Classical jurists were clear that the active partner approached the receptive partner out of a superfluous desire that would have been satisfied with females. They viewed the receptive partners as suffering from ubnah, a disease of the anus. While such opinions eventually became normative, they emerged from sources extraneous to Islamic texts, from Hellenistic medical models.

It is in this context, jurists read the phrase "approaching men with desire instead of women" to opine that men should not approach other men, who in general are not receptive to such advances, instead of women partial to such overtures.

However, the language of the text on general categories allows for exceptions such as the khuntha mushkil and the LGBT. Ignoring such exceptions, leads to the unreasonable conclusion that gay men should pursue women. Thus, making these verses about the LGBT and about the anachronistic issue of same-sex unions seems like an irrelevant exercise in hermeneutical gymnastics.

Given the obsession with anal sex, it is forgotten that these verses were meant to comfort the Prophet in Mecca. Exegetical literature mentions that like Lot, he did not have surviving male offspring and his daughters were married to disbelievers. Like Lot's people, the Meccans prohibited the Prophet from outsiders lest he forged alliances. Eventually, just as Sodom was turned upside down, so too was the Meccan social order where the oppressors slid down the social scale and the poor Muslims rose in prominence.

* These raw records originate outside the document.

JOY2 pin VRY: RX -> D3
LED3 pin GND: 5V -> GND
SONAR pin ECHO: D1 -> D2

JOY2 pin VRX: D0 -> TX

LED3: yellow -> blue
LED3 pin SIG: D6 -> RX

There exists no ijma (consensus) on anal sex, as scholars opined that there exists no textual proof for or against the act. This allowed minority Maliki and Shii jurists to hold permissive views on anal sex. Some jurists even used the phrase malakat aymanukum (ownership of the right hand) to include male slaves.

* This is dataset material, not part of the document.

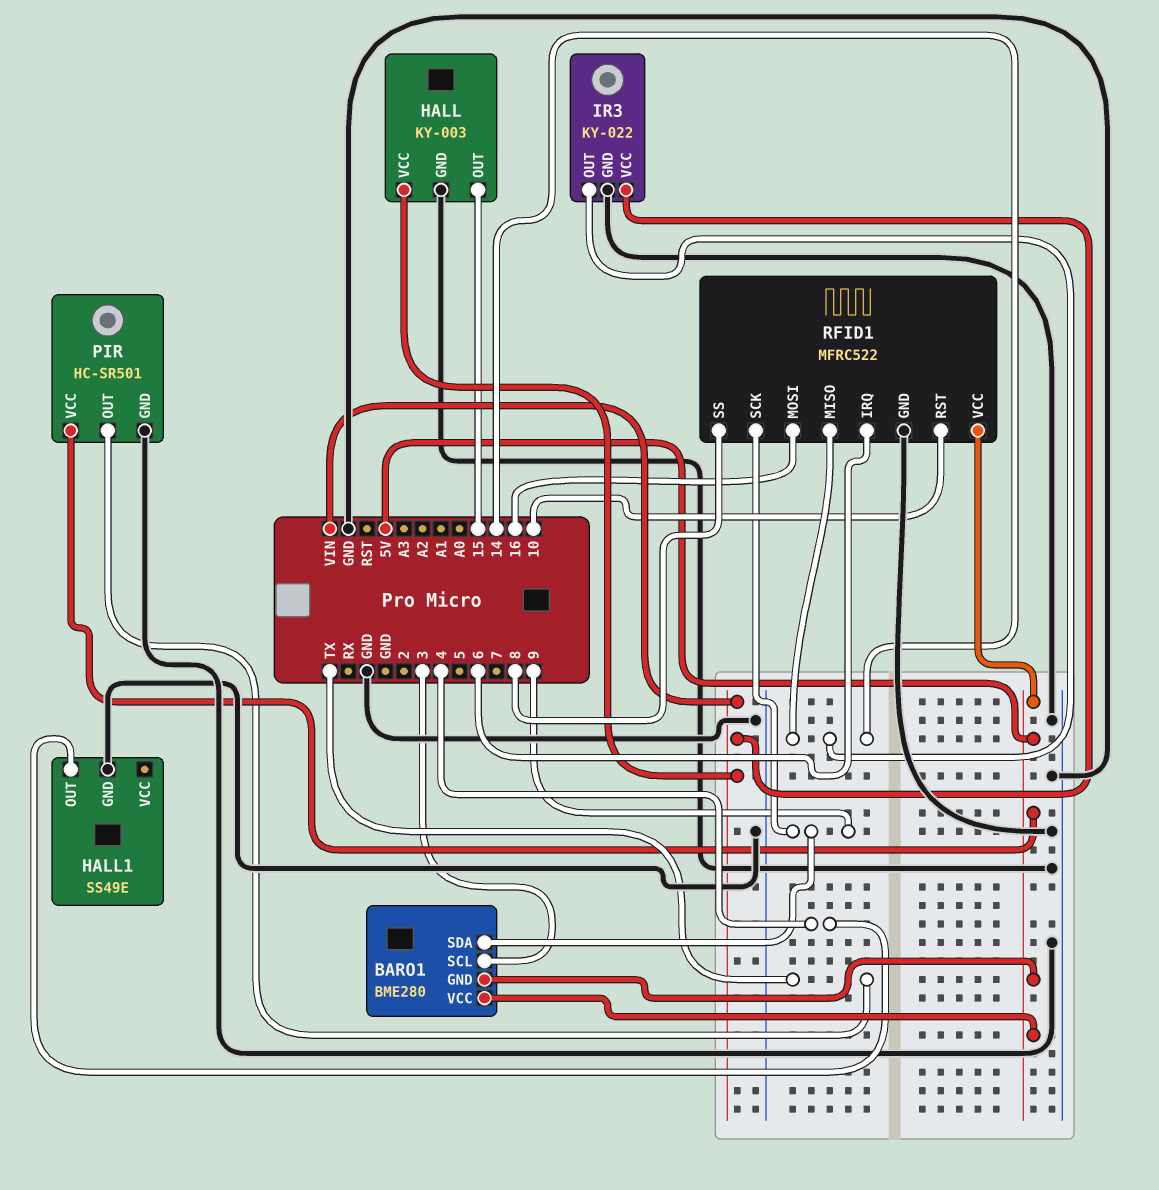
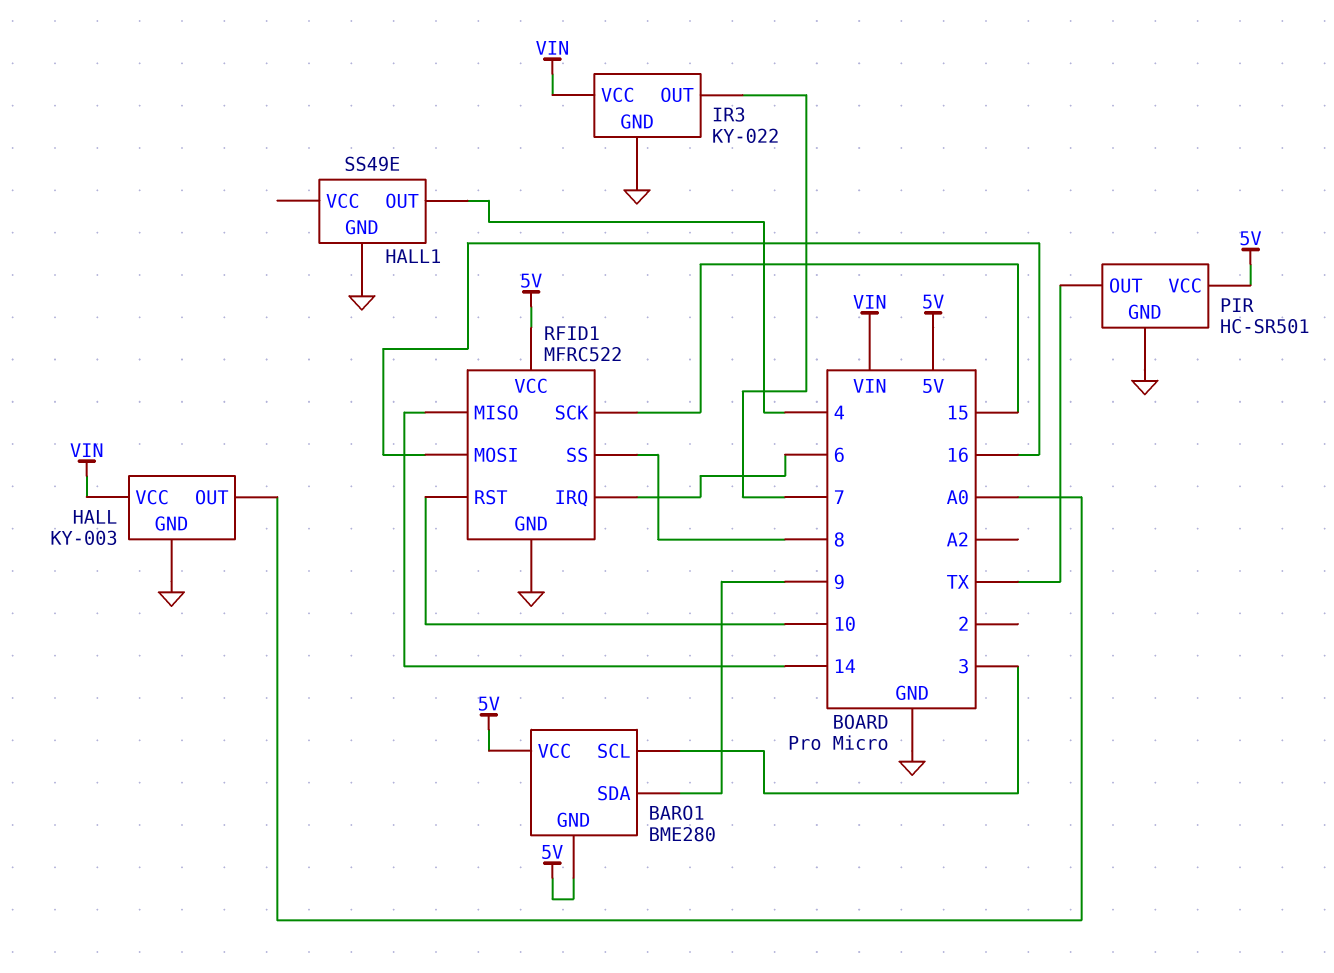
HALL pin OUT: 15 -> A0
IR3 pin OUT: 14 -> 7
RFID1 pin SCK: 9 -> 15

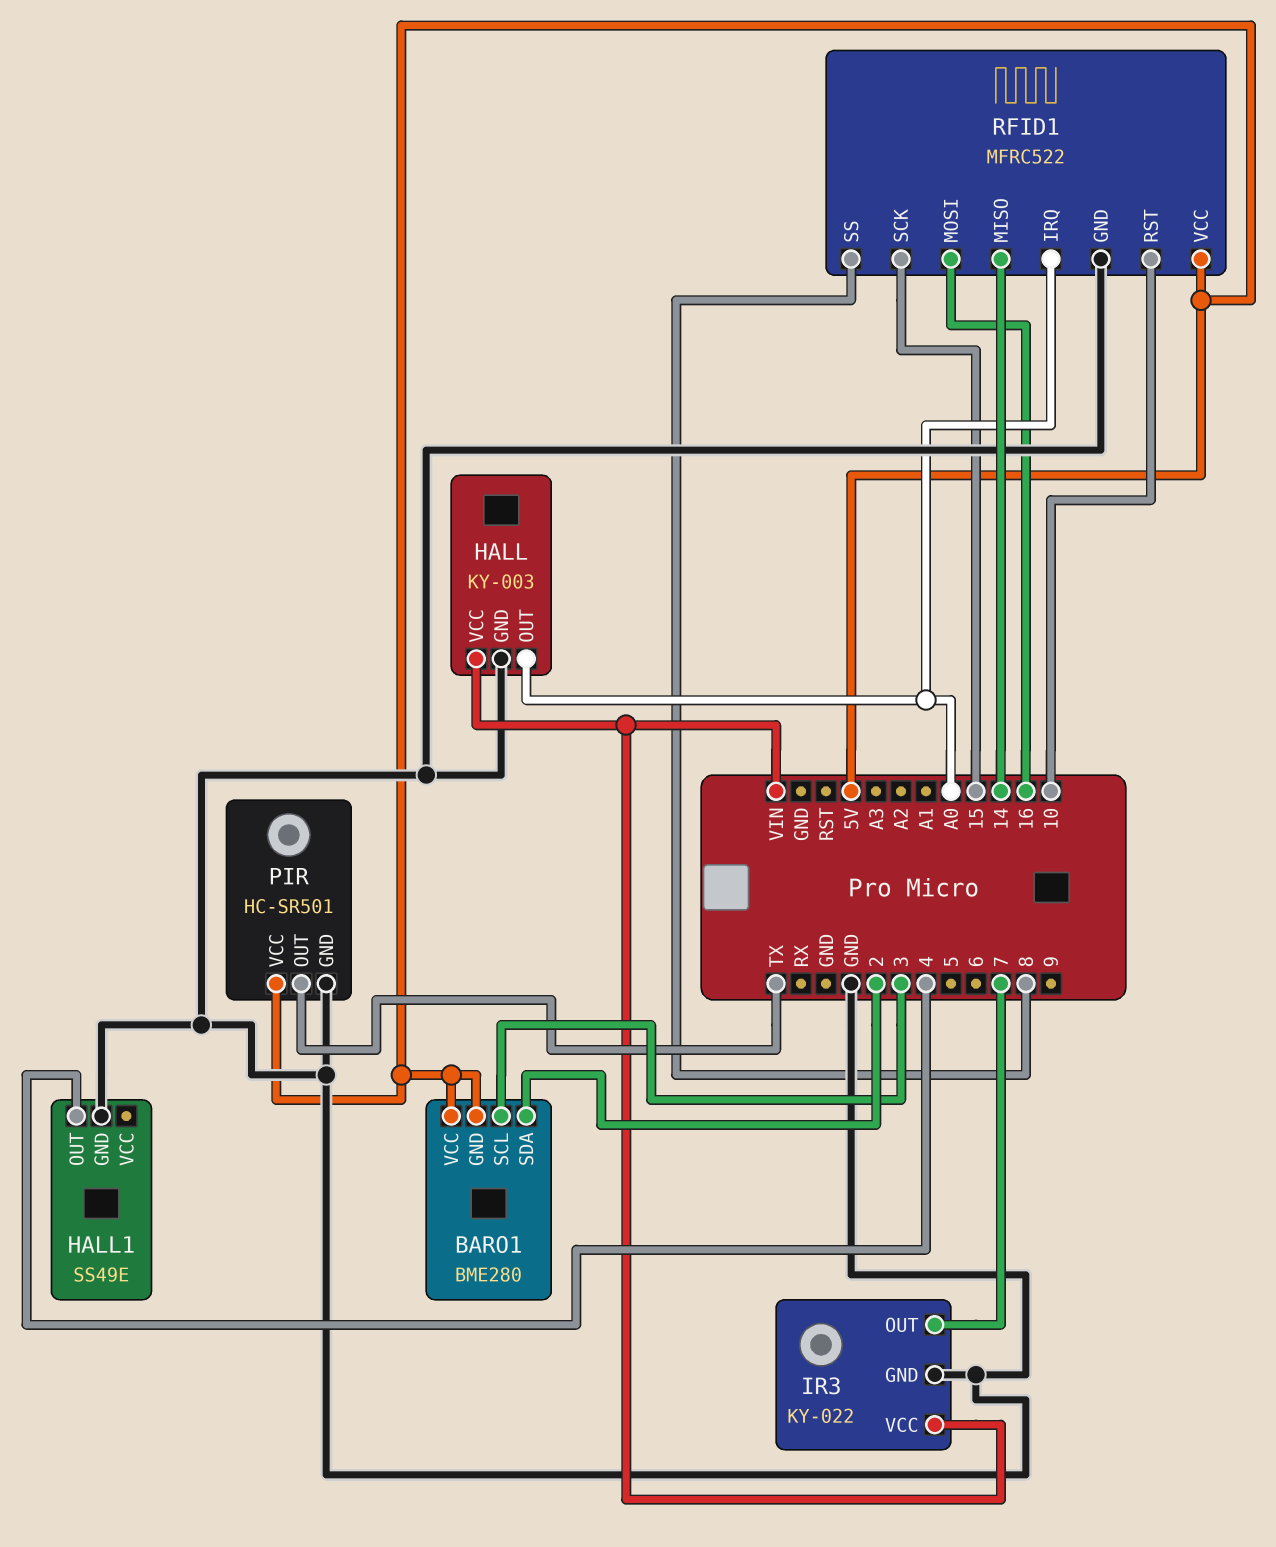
BARO1 pin SDA: 9 -> 2
RFID1 pin IRQ: 6 -> A0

Given textual weakness, some scholars resort to extra-textual reasoning to prohibit the act. Such reasoning includes noxiousness and harm to the wife, as it is assumed that pleasure accrues only to the husband.

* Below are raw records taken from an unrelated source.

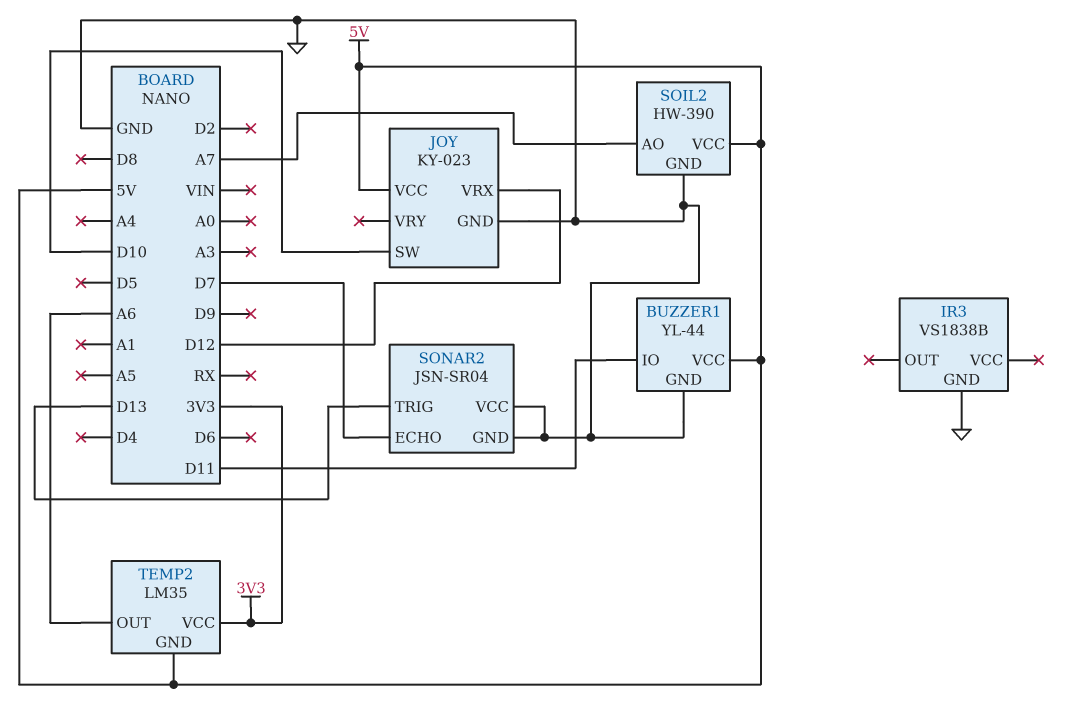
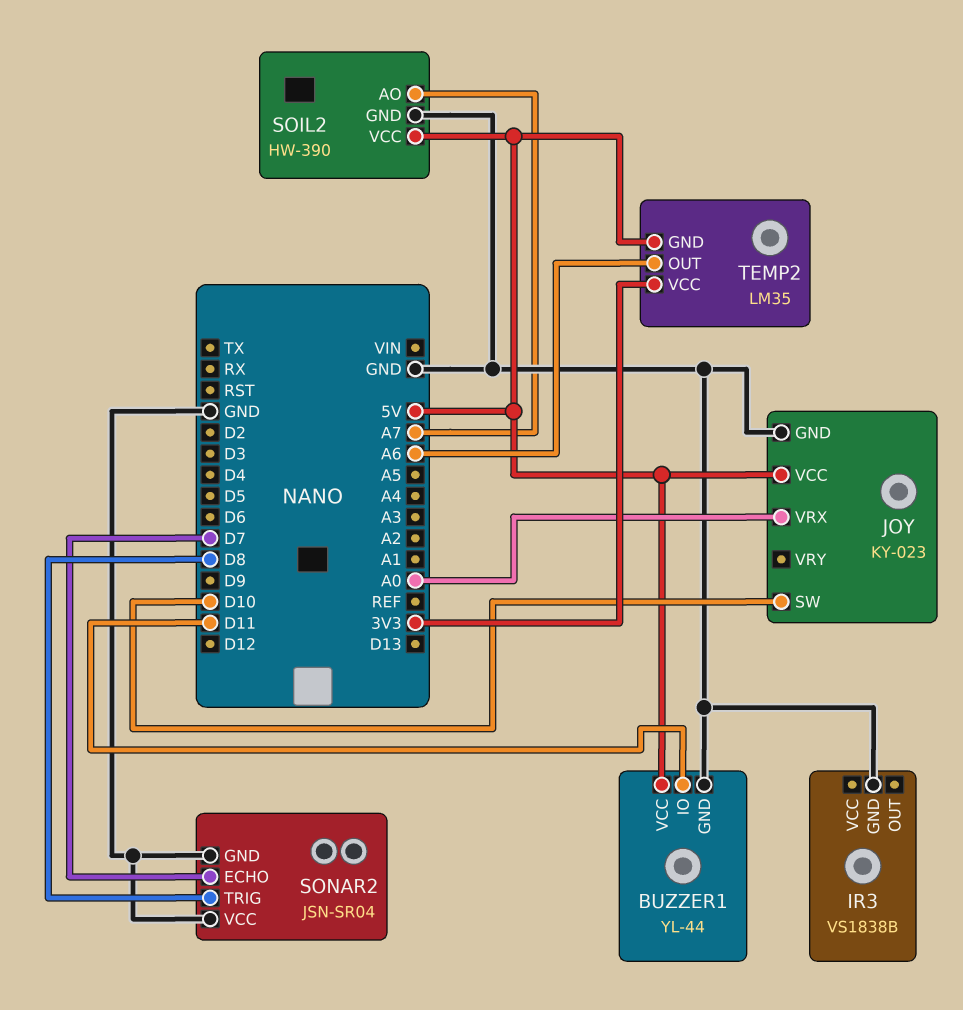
JOY pin VRX: D12 -> A0
SONAR2 pin TRIG: D13 -> D8

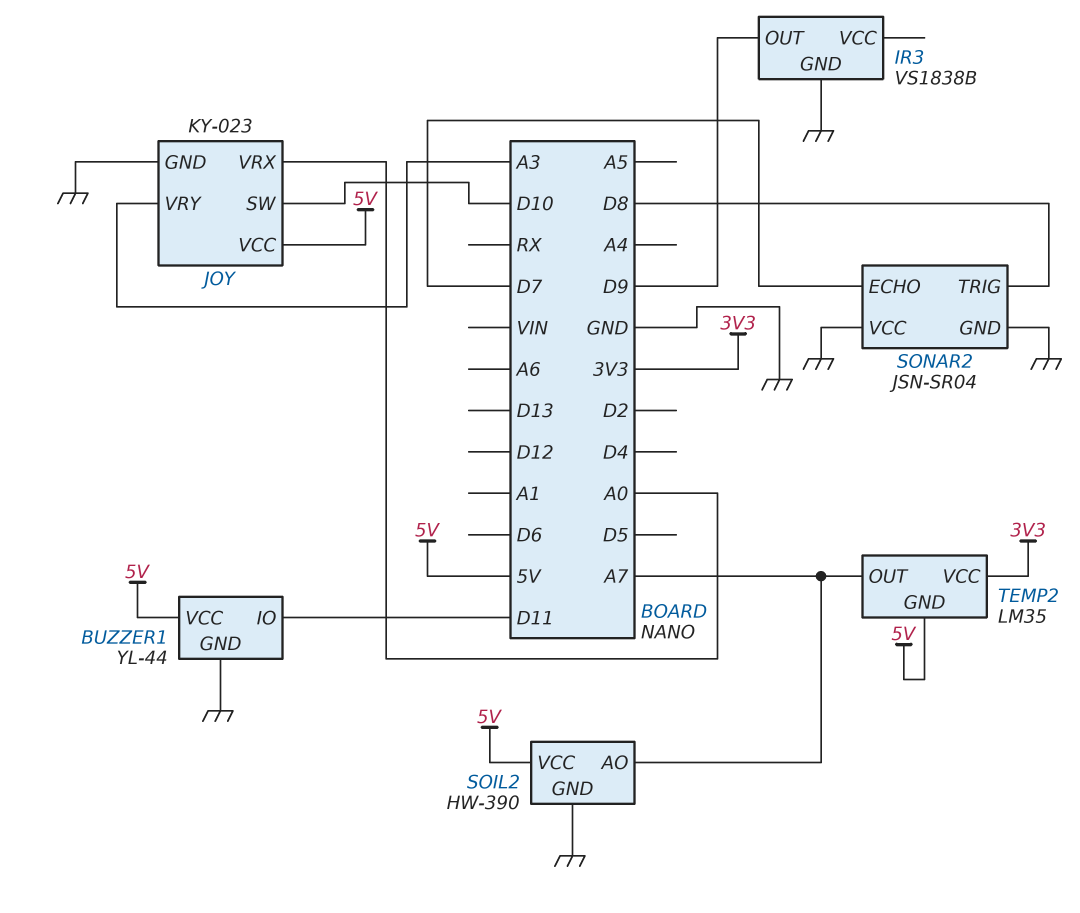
IR3 pin OUT: none -> D9
JOY pin VRY: none -> A3
TEMP2 pin OUT: A6 -> A7

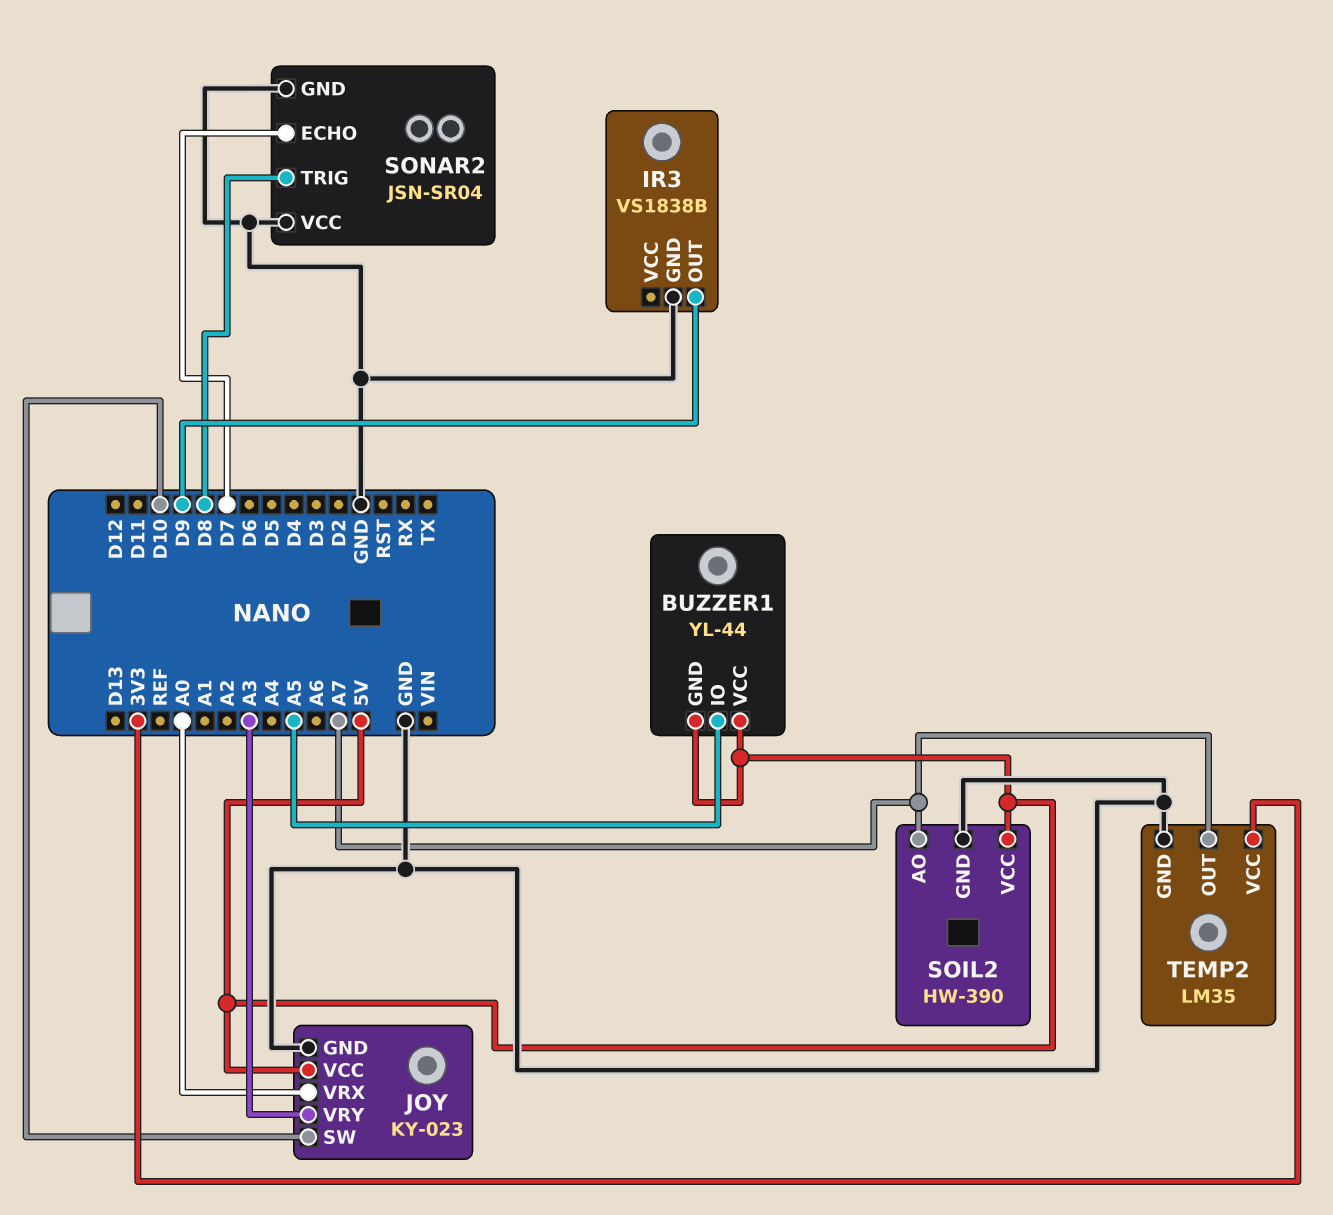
BUZZER1 pin GND: GND -> 5V
BUZZER1 pin IO: D11 -> A5
TEMP2 pin GND: 5V -> GND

However, morality is not based on our capacity for disgust and pleasure due to the prostate gland renders the harm argument void. Finally, even if anal sex is deemed prohibited, the case for same-sex unions does not hinge on a single sexual act.

Brown conflates LGBT concerns with pederasty by stating the prohibition on gazing male youth. He also mentions the range of classical punishments for sodomy. However, several jurists have argued for the decriminalization of homosexuality for reasons that include the weakness of texts, flawed analogy with zina (fornication) and the opinion that secular harms of some sins are inconsequential.

In short, the tradition focused on anal sex in the context of pederasty, disease and superfluous desire and on legal contracts based on subordination. However, the extra-textual medical model has shifted from ubnah to that of sexual orientation. Likewise, legal contracts are based on life partners instead of subordinates.

Same-sex relationships do not seem to fall under the category of qubh (evil), which is defined through injustice, oppression and falsehood. Thus, if the benefits of marriage that include intimacy, companionship and mawadda (affection) can be realized for sterile couples, khuntha mushkil and elderly women, then there does not seem a reasonable justification to prevent LGBT Muslims from accessing the same.

According to Behnam Sadeghi, legal inertia in Islamic jurisprudence is not necessarily broken through textual reasoning, as long as jurists believe that the law is tolerable. However, change comes about even at the expense of the literal text by various juristic devices through changes in societal conditions and attitudes.

For change to happen, straight Muslim allies will have to come out of the closet for their LGBT family and friends. They will have to shun false marriages of their straight children to closeted LGBT Muslims. They will also have to reject the prescription of permanent celibacy, which is foreign to the tradition except for a temporary duration.

We have to treat people as human beings, instead of making saints or sinners out of them. We cannot be paralyzed by Muslim leaders, who uphold static constructs and reduce human beings to mere hawwa (urges).

The first principles of raf al harj (removal of harm), adl (justice) and ird (human dignity) compel us to support Muslim same-sex unions.